# [WHAT THIS TASK INVOLVES]
Find where "vfov_deg: 14.9" appears in the records below, then return that line and every later line exactly, stopping only at the last line.

Photos with camera intrinsics
=====

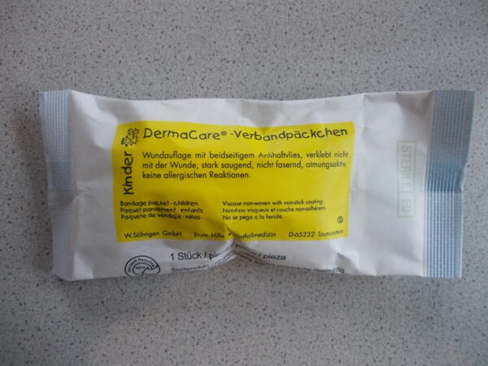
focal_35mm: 28
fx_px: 395
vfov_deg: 49.7
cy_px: 183
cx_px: 244
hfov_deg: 63.4
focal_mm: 4
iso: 80
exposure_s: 1/25
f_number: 2.7
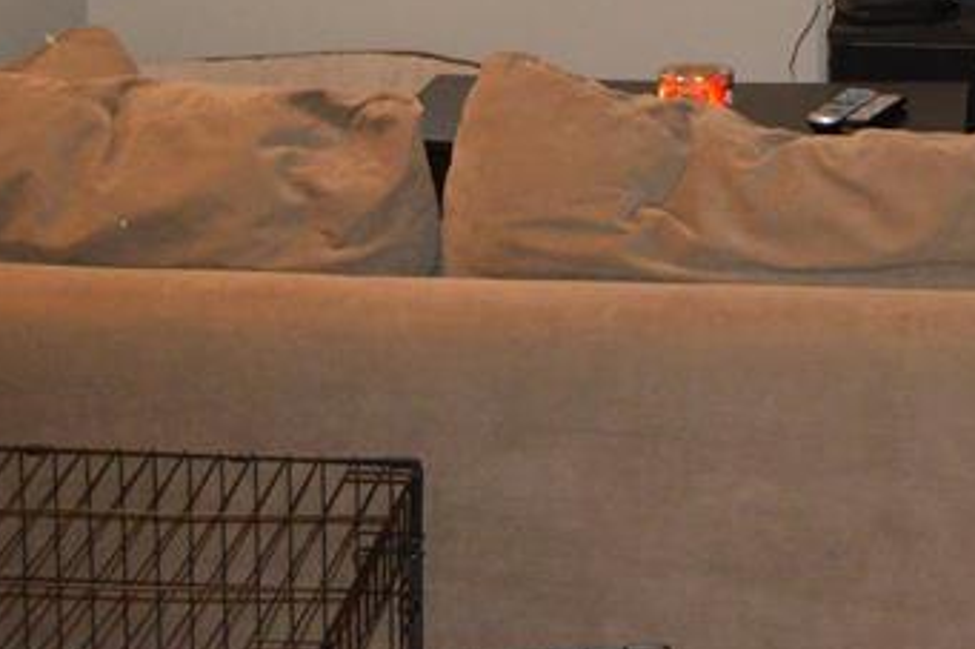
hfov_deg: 22.2
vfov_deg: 14.9
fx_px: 2328
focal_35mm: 86
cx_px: 1097
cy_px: -266
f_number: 3.5
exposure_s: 1/60
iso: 2500
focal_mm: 18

=====

# [FINISHED TASK]
vfov_deg: 14.9
fx_px: 2328
focal_35mm: 86
cx_px: 1097
cy_px: -266
f_number: 3.5
exposure_s: 1/60
iso: 2500
focal_mm: 18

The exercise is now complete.